(Problem statement):
Type out the passage on innovative leadership word for word, starting with "IT leaders must" and going on through "than their competitors.".

(Document section):
........

Innovative leadership

According to Kim, innovation in any organization starts at the top. Leaders who want to establish new norms and promote new ways of doing things must lead by example. As a leader becomes more senior in their organization, the scope of their activities should expand beyond just their job description. Strong leadership should never say, “that’s not my job,” because the wellbeing of the organization as a whole is their job. In Kim’s words: “The more senior you become, the more you’re responsible for changing the system that you’re responsible for.”

Strong leadership is necessary for any organization wanting to integrate better DevOps practices. However, it’s also important for lower and mid-level DevOps experts to look for  opportunities to rise through the ranks and become executive sponsors of DevOps themselves. The field of IT has become increasingly specialized, and teams don’t always communicate the way they should. It’s up to this new generation of leaders, at all levels, to connect separated teams and integrate different functions towards a common goal.

IT leaders must allocate their efforts and assets appropriately. Though it may be tempting to place the most senior software engineers on customer-facing projects, the best-performing organizations know to put their best minds to work on the systems developers use daily. By focusing on developer productivity, these organizations deliver better business value than their competitors.

........

(Available data):
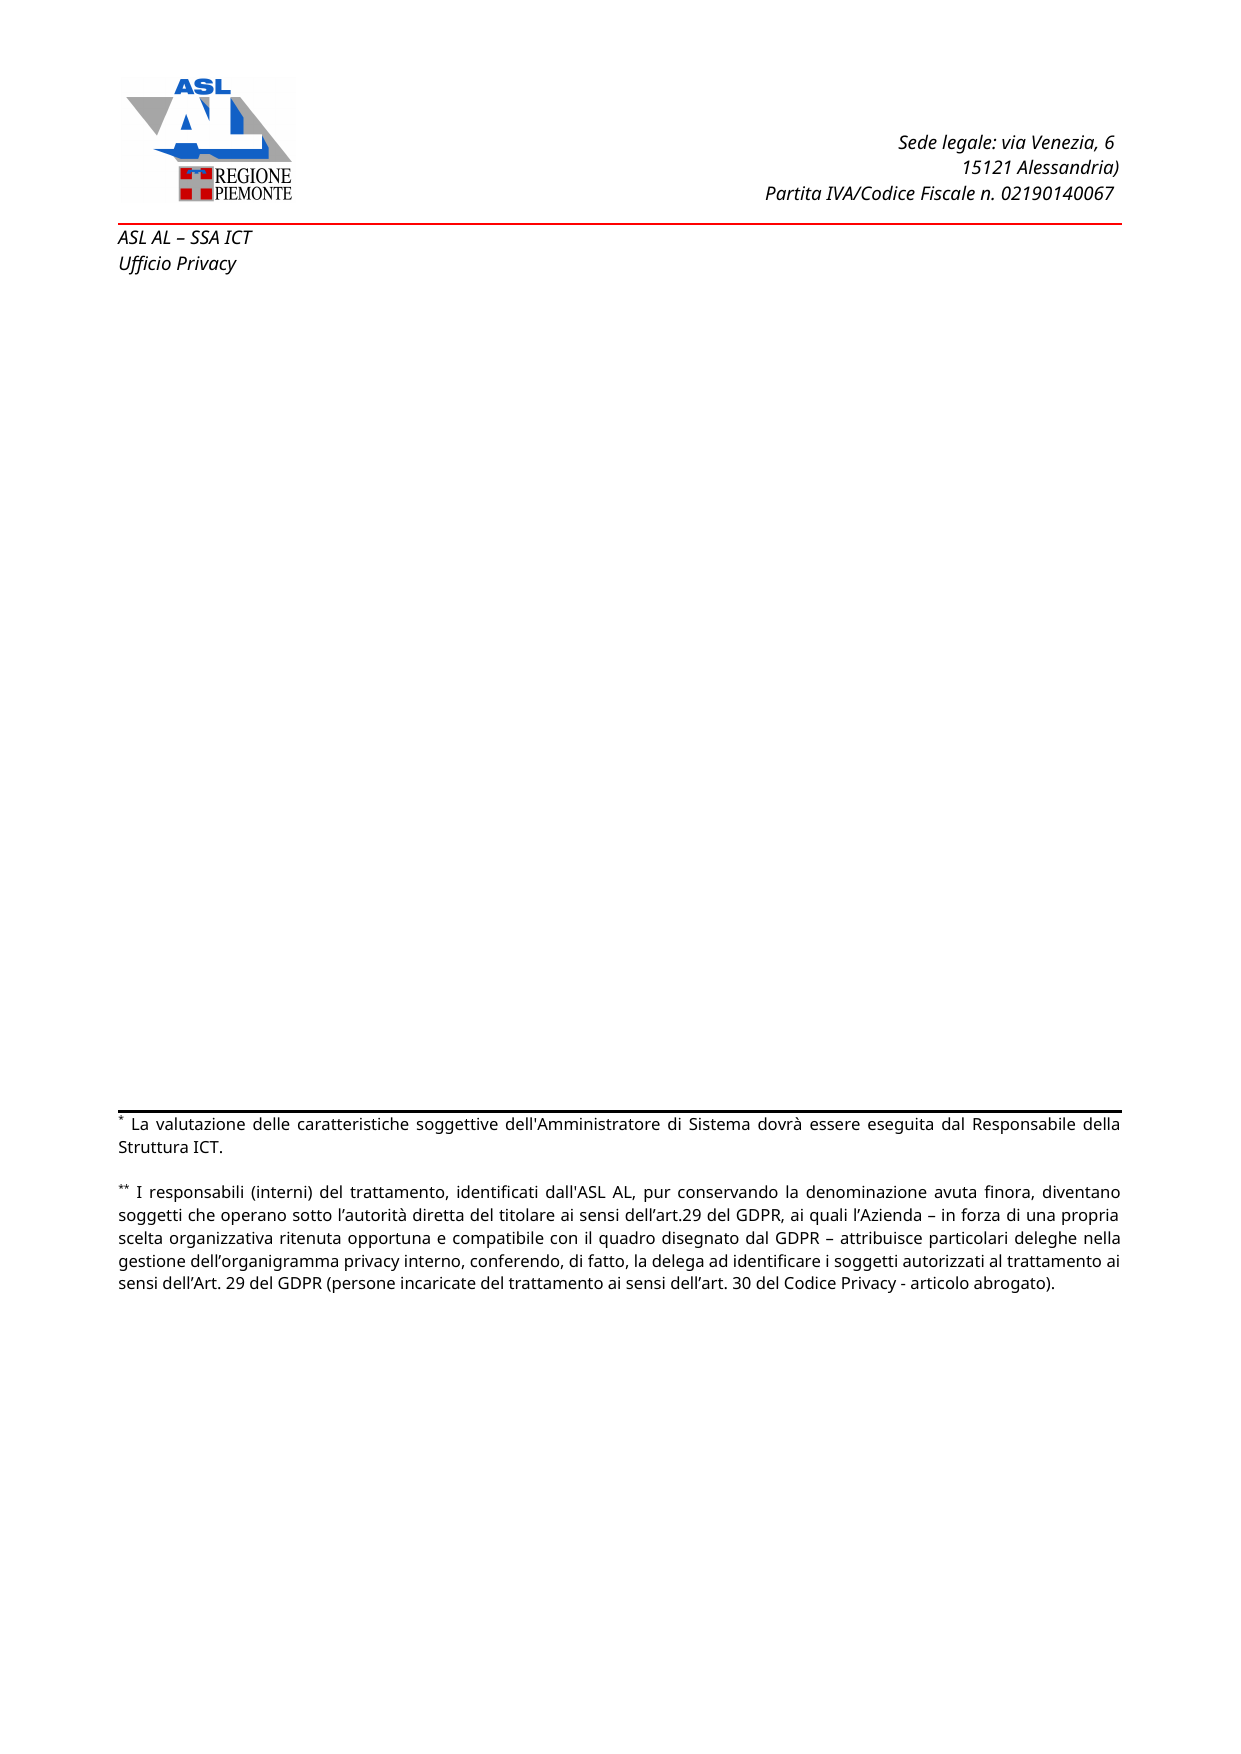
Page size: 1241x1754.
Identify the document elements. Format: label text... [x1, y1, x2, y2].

........

(Result for this exercise):
IT leaders must allocate their efforts and assets appropriately. Though it may be tempting to place the most senior software engineers on customer-facing projects, the best-performing organizations know to put their best minds to work on the systems developers use daily. By focusing on developer productivity, these organizations deliver better business value than their competitors.